El plantear un Día sin Coche limitándose a la gratuidad del autobús
urbano para ese día, aparte de ser una prostitución de la convocatoria
"Semana de la Movilidad", demuestra las pocas luces de aquellos que
tienen la obligación de velar por el incremento del bienestar de los
ciudadanos, y los cortos intereses de otros que les hacen el juego.

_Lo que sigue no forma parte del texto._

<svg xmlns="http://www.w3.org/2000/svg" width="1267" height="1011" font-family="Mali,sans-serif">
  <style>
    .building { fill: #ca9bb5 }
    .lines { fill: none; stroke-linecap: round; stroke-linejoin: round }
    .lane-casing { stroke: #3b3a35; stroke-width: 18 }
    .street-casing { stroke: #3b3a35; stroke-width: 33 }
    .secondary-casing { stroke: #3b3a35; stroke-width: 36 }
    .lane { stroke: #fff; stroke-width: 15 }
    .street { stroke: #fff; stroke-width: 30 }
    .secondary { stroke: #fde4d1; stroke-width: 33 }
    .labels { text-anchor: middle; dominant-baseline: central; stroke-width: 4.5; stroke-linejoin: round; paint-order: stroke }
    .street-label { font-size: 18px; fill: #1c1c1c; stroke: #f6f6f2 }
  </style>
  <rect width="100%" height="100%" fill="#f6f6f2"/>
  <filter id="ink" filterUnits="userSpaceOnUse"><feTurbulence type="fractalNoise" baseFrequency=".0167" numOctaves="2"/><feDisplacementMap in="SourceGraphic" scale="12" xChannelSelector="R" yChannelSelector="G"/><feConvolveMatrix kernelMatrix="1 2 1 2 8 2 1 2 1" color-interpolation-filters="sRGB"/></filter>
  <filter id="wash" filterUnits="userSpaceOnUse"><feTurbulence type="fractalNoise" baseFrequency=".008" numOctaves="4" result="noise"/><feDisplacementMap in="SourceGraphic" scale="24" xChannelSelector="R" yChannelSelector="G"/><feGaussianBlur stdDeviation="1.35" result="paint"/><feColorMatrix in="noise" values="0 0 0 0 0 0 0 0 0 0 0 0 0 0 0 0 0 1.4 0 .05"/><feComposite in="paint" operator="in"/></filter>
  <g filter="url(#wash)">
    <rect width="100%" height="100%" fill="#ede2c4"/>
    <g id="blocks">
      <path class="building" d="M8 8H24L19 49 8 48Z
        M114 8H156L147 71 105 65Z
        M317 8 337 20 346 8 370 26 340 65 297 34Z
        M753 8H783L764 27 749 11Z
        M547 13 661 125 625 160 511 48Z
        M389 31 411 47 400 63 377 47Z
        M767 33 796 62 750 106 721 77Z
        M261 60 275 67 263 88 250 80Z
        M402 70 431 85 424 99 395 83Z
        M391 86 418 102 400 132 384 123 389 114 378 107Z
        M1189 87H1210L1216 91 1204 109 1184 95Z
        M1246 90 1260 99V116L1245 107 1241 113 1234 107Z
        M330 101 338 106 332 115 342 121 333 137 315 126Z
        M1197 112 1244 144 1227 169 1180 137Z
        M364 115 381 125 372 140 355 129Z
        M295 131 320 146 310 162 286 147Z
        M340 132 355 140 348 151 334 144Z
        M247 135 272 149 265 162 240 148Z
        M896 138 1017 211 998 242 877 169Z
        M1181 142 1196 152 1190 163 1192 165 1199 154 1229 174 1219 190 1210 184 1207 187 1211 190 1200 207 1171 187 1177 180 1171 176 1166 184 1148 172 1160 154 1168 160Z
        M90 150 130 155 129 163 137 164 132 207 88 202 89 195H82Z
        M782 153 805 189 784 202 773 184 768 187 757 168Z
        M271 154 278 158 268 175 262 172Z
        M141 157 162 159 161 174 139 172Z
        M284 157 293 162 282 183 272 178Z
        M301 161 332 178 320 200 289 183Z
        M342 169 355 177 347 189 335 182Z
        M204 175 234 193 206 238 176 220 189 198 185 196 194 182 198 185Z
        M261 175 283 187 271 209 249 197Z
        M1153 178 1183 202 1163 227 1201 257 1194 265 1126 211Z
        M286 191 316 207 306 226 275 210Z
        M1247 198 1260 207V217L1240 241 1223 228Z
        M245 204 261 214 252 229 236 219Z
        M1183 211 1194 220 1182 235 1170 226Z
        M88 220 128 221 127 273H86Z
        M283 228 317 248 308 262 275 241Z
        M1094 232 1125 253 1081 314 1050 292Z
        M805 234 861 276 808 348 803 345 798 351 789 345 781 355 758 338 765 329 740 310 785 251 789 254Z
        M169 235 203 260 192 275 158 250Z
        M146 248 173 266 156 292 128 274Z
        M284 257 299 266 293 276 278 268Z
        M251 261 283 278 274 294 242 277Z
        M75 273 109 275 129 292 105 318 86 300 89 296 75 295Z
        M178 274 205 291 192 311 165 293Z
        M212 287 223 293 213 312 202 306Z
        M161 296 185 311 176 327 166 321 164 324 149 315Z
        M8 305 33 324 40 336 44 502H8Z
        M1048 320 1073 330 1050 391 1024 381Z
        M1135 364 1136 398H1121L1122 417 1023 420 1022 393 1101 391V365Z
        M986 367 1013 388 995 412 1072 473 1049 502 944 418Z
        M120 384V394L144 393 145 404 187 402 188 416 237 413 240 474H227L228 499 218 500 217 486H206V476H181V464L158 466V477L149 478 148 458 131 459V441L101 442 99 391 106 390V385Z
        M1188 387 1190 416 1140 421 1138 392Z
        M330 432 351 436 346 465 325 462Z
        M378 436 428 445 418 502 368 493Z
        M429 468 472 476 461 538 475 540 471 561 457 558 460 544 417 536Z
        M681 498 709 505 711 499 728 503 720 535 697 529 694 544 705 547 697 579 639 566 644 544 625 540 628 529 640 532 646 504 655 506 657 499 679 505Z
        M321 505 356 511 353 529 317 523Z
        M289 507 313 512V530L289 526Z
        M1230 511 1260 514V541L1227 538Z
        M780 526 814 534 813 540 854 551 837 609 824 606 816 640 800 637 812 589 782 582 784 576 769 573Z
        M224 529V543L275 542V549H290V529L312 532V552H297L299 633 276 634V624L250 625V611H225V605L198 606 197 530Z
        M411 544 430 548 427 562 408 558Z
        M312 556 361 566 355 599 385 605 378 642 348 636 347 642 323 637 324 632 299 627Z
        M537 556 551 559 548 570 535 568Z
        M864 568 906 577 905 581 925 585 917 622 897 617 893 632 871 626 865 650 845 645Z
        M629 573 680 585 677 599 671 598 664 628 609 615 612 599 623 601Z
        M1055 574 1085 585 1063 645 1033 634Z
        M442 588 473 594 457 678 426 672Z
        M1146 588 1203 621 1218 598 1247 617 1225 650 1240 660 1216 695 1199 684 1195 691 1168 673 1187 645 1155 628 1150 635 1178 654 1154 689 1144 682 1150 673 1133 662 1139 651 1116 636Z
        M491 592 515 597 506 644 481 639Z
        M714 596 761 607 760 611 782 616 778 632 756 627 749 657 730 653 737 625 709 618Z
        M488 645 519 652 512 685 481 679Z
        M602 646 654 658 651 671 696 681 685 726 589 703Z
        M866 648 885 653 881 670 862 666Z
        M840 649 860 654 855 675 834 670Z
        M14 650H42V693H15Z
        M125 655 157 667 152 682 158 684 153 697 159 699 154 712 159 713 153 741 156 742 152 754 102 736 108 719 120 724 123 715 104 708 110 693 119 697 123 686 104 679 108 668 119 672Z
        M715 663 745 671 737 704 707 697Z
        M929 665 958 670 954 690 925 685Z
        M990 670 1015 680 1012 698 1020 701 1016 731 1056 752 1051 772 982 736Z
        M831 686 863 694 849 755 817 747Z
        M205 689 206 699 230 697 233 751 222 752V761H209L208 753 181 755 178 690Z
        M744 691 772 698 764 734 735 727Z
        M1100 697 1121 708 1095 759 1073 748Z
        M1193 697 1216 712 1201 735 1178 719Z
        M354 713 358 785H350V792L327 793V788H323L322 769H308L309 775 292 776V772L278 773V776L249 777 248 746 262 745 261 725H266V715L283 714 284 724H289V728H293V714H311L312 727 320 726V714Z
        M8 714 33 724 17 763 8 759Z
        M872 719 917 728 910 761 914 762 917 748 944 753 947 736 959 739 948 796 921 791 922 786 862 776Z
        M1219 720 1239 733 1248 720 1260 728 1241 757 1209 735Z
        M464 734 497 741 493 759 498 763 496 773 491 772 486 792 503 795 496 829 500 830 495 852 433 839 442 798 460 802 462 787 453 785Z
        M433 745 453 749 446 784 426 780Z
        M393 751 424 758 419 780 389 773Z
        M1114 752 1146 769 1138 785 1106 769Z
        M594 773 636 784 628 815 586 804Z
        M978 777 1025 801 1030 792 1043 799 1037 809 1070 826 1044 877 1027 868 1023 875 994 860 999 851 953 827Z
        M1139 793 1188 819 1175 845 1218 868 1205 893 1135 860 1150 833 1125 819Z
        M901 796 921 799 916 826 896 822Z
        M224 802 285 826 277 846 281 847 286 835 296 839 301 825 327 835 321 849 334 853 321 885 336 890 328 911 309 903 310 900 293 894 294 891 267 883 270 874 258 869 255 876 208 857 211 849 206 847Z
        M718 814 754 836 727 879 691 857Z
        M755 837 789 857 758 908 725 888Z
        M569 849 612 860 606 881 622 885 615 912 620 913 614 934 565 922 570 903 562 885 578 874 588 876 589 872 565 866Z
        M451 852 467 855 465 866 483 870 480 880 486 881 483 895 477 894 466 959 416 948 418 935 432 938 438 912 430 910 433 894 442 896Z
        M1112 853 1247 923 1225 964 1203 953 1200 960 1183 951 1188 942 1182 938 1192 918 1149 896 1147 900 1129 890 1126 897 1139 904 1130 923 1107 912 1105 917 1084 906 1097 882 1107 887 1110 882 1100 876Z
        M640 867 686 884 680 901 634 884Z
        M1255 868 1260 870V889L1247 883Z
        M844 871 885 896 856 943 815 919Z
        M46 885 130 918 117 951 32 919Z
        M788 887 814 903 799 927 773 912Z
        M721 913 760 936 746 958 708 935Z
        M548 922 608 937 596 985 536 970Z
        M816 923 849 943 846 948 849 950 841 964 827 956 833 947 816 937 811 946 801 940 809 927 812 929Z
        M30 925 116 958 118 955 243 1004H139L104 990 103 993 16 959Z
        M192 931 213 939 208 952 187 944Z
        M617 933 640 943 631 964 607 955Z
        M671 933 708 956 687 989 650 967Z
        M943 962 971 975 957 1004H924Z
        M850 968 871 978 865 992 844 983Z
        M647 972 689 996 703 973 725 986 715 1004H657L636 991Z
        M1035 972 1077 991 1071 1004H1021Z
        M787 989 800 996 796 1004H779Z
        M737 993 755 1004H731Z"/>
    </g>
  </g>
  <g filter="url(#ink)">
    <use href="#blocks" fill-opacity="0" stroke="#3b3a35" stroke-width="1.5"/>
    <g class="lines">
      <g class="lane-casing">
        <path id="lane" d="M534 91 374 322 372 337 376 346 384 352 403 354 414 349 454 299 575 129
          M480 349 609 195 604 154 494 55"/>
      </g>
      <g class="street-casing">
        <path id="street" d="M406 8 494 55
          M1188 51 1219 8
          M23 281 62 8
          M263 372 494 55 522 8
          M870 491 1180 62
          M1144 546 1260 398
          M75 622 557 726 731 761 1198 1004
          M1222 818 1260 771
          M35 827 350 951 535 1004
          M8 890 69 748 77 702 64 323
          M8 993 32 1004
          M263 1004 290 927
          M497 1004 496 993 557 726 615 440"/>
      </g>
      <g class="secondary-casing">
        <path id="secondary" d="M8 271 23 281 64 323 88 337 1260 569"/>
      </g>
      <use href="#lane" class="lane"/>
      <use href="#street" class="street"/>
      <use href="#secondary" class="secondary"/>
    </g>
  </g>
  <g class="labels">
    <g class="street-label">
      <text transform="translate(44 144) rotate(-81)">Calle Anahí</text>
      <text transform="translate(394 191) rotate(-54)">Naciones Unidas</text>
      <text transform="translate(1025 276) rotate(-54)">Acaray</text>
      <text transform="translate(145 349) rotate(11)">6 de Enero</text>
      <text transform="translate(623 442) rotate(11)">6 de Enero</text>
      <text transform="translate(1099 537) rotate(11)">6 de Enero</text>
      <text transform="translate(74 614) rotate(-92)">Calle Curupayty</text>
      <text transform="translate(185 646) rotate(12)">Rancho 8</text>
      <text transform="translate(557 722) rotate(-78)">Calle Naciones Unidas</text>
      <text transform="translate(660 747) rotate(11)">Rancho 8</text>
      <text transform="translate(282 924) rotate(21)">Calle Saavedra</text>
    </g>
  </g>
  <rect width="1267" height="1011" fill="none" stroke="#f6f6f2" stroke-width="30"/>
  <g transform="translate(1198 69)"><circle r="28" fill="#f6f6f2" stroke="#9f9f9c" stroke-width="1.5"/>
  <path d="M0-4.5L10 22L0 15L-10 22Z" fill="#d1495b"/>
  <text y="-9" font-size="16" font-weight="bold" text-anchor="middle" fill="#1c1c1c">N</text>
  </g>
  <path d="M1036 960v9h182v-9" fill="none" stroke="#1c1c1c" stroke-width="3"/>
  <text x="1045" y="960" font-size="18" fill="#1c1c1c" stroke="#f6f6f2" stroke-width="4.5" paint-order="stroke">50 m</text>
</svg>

Para una correcta solución a estos problemas hace falta una voluntad
clara en línea con el "respeto" a una programación que aporte, avance
y consolide:

* Un Plan de Movilidad Sostenible.

* El Control estricto de velocidad.

* La pacificación del tráfico en la ciudad, con "zonas 30" (donde
no se permite rebasar los 30 km/h) que permitan la coexistencia de los
distintos usuarios de las calles, con prioridad a peatones y
ciclistas.

* Un Diseño territorial que distribuya las actividades impidiendo
el continuo aumento de las distancias.

* Planes de transportes públicos interconectados y su
Accesibilidad, que permitan la combinación de la bicicleta.

* La Implantación de una Red Básica de Carriles Bici y
mantenimiento de lo existente.

* La Recuperación de entornos urbano.

* La Aplicación de la legislación sobre Calidad del Aire.

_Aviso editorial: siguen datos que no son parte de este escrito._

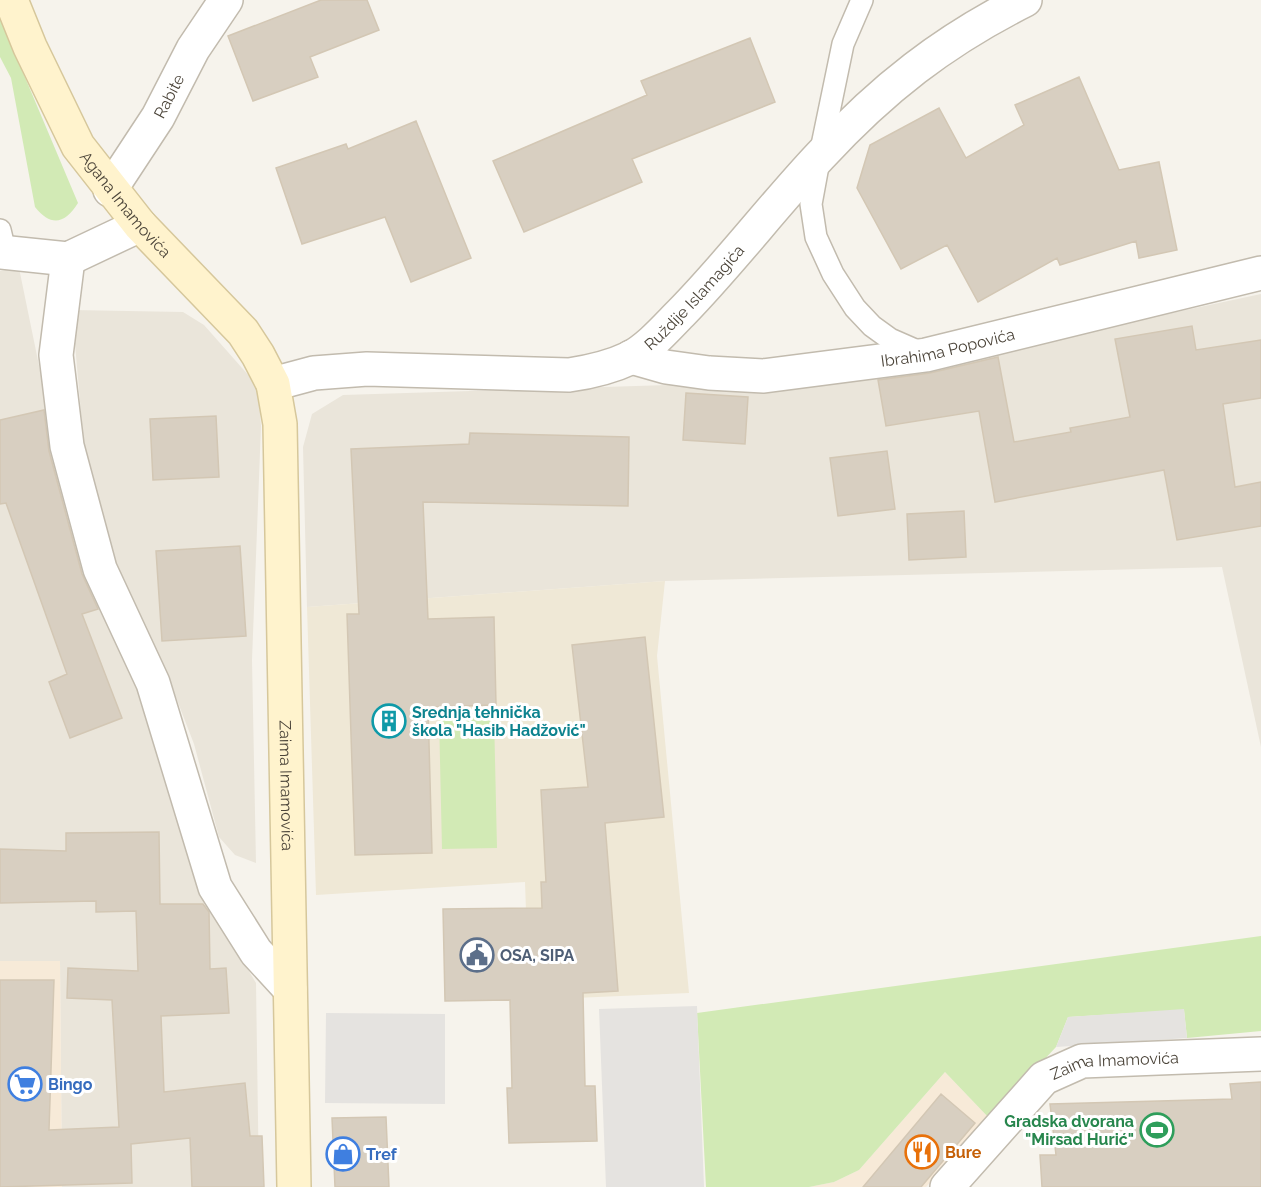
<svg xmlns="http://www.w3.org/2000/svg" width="1261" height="1187" font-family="Raleway,sans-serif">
<rect width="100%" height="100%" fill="#f6f3ec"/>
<path fill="#eae5da" d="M19,268L68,507L146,686L222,926L256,983L259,1187H62L60,961H0V271Z
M1261,294V747L1222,567L665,581L307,607L303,447L312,414L343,395L862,379Z
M72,310L183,312L204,325L258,386L261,426L252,660L256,863L235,855L219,837L194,744L162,661L117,576L85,458Z"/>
<path fill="#f7ead8" d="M0,961H60L62,1187H0Z
M945,1072L989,1118L926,1187H809L834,1182L859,1170Z"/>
<path fill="#efe8d6" d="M665,581L657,656L689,993L529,1000L525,882L316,895L307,607Z"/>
<path fill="#d2eab5" d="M0,18L78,203C65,224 51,227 35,207L11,78L0,57Z
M494,715L497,848L442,849L439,716Z
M1261,936V1031L1187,1038L1184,1010L1068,1017L1056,1047L989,1118L945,1072L859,1170L834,1182L809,1187H706L697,1013Z"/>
<path fill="#e5e3e0" d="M697,1006L704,1187H606L599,1009Z
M1184,1009L1187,1038L1056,1047L1068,1017Z
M326,1013L445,1014V1104L325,1103Z"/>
<path fill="#d8cfc1" stroke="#d3c7b4" stroke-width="1.5" d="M321,0H367L379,30L310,57L318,77L253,101L228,36Z
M750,38L775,102L632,159L642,182L524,232L493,161L647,95L641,81Z
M1079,77L1119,170L1159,162L1177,250L1139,258L1136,241L1060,265L1057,258L978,302L947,245L901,269L857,188L870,145L939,108L966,158L1024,125L1015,105Z
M416,121L471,258L411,282L385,217L302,244L276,168L346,144L348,149Z
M1192,326L1196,350L1261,340V398L1223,404L1235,487L1261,482V526L1177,540L1164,470L995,502L979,411L886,426L878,380L930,373L998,357L1014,442L1071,432L1070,428L1130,417L1115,339Z
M686,393L748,397L745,444L683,440Z
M44,410L49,451L82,574L98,609L82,614L122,718L70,738L49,682L67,674L6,503L0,504V420Z
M216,416L219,477L153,480L150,419Z
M470,433L629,437L628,506L423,502L428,619L494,617L496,705L428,707L432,853L355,855L347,614H359L351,449L469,444Z
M887,451L895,509L838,516L830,458Z
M964,511L966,557L909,560L907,514Z
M240,546L246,636L162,641L156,551Z
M645,637L664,817L605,823L618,991L583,993L585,1086H595L597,1141L509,1143L507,1088H512L510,1000L445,1001L443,909L542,908L541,882H546L541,790L588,787L572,645Z
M159,832L160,904H203L209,912L210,969L226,968L229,1013L161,1016L164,1092L245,1083L250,1136H262L264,1187H192L190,1138L131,1144L132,1183L0,1187V980H54L49,1130L119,1127L112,1000L67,998L68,968L138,971L136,911L96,912V901L0,903V849L66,851V833Z
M1261,1082V1187H1042L1040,1155H1056L1050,1104L1232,1099L1230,1084Z
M941,1094L975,1123L921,1187H863Z
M386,1117L389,1187H335L332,1118Z"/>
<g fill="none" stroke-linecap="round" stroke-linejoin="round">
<g stroke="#c2bbae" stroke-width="24">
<path id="service" d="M862,0L843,44L820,155L811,204L816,237L833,274L855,308L872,326L890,339L922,353
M0,230L5,251"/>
</g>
<g stroke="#c2bbae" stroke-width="36">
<g id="minor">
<path id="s1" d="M110,190L158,117L193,49L226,0"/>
<path d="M0,252L68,259L140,225"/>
<path d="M68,259L56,355L67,446L100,569L153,683L215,887L256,952L290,989"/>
<path id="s2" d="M631,357L666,367L709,373L764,376L926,355L1261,273"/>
<path id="s3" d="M273,384L314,373L367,369L569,375C590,372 611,367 630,358C649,348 666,328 681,313C730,263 772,207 820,156C882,89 943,41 1025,0"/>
<path id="s4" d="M947,1187L1044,1078L1082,1061L1261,1054"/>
</g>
</g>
<g stroke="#d6c79b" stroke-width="36">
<g id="secondary">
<path id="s5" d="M11,0L30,47L78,146L140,225L243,332L258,355L273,384L280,424L294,1187"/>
</g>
</g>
<use href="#service" stroke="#fff" stroke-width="21"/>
<use href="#minor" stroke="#fff" stroke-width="33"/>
<use href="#secondary" stroke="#fff3cd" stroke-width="33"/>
</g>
<defs>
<g id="building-ring" transform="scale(1.725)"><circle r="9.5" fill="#fff" stroke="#0f9aa8" stroke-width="1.5"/><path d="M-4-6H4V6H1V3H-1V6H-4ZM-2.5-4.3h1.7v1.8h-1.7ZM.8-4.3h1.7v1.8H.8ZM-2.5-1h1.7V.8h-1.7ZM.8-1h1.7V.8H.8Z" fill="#0f9aa8"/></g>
<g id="civic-ring" transform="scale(1.725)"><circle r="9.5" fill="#fff" stroke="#5c6f8a" stroke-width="1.5"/><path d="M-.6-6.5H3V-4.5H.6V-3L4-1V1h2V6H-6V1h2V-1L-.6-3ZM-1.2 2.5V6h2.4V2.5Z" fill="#5c6f8a"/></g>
<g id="supermarket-ring" transform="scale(1.725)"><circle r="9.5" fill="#fff" stroke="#3f7fe0" stroke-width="1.5"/><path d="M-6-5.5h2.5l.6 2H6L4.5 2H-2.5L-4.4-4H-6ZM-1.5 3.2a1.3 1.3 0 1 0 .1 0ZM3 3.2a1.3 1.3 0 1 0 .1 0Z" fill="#3f7fe0"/></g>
<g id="stadium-ring" transform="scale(1.725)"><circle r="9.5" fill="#fff" stroke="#2e9e5b" stroke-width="1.5"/><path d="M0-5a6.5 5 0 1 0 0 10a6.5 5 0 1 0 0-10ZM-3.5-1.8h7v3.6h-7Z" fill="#2e9e5b"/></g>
<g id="restaurant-ring" transform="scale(1.725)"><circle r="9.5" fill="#fff" stroke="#e8710a" stroke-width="1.5"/><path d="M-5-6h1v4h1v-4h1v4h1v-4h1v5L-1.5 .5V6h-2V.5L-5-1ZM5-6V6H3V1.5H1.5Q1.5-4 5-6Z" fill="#e8710a"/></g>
<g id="shop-ring" transform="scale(1.725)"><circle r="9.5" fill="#fff" stroke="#3f7fe0" stroke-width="1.5"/><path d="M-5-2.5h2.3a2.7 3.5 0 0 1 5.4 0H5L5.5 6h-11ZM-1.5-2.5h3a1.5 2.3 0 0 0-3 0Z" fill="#3f7fe0"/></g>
</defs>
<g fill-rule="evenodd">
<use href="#building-ring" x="389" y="721"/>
<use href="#civic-ring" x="477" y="955"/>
<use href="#supermarket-ring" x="25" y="1084"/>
<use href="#stadium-ring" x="1157" y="1130"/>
<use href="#restaurant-ring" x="922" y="1152"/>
<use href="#shop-ring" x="343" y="1154"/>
</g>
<g text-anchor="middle" stroke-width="6" stroke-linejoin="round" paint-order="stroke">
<g font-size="16" fill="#4b4439" stroke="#fff">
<text dy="6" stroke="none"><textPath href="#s1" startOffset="111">Rabite</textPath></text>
<text dy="6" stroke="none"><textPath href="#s5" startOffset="236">Agana Imamovića</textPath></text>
<text dy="6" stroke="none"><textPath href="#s3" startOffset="450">Ruždije Islamagića</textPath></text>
<text dy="6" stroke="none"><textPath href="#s2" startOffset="321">Ibrahima Popovića</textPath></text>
<text dy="6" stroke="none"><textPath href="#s5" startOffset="872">Zaima Imamovića</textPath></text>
<text dy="6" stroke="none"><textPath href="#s4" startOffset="219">Zaima Imamovića</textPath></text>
</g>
<g font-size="16" font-weight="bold" fill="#0d838f" stroke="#fff" text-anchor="start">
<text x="412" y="718">Srednja tehnička<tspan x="412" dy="18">škola "Hasib Hadžović"</tspan></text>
</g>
<g font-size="16" font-weight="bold" fill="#4e5e75" stroke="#fff" text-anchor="start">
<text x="500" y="961">OSA, SIPA</text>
</g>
<g font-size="16" font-weight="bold" fill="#366cbe" stroke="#fff" text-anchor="start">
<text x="48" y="1090">Bingo</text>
<text x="366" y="1160">Tref</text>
</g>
<g font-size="16" font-weight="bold" fill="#27864d" stroke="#fff" text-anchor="end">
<text x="1134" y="1127">Gradska dvorana<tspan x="1134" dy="18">"Mirsad Hurić"</tspan></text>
</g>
<g font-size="16" font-weight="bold" fill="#c56008" stroke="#fff" text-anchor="start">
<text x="945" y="1158">Bure</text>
</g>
</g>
</svg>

* El Control estricto de ruidos, mediante la aplicación del Mapa
de Ruidos y actualización del mismo.

Hoy por hoy, incrementar el viario para los coches, construir más y
más variantes, fomentar los aparcamientos en la ciudad… son respuestas obsoletas, caras y contraproducentes ante los retos del tráfico. Al contrario, reducir la capacidad del viario y reducir el uso de coches permite modos de vida más saludables para todos los ciudadanos, y lleva aparejados una mejora en la calidad del aire, menor ruido, más espacio para la gente… Hasta ahora, las mejoras tecnológicas desarrolladas en la emisión de contaminantes de los automóviles han sido en buena medida neutralizadas por su cada vez mayor uso, por lo que la única estrategia razonable es la de reducir su utilización.

Pero, todo parece indicar que este 2008 seguirá esta tendencia de
declive, renuncia a cortar el tráfico, actividades improvisadas y de
escasa incidencia, falta de planificación del transporte público o de
medidas a favor de peatones y ciclistas, escasa o inexistente
implicación de las organizaciones sociales, ausencia de una campaña de
información a la ciudadanía… resultan la tónica general en El Puerto.

A nuestro Ayuntamiento se le ha olvidado ya que el Pleno aprobó hace
cinco años, por unanimidad, el Pacto para la Movilidad Sostenible, que
contó con el apoyo de todas las entidades ciudadanas. Ni una de las
medidas previstas se ha llevado a la práctica.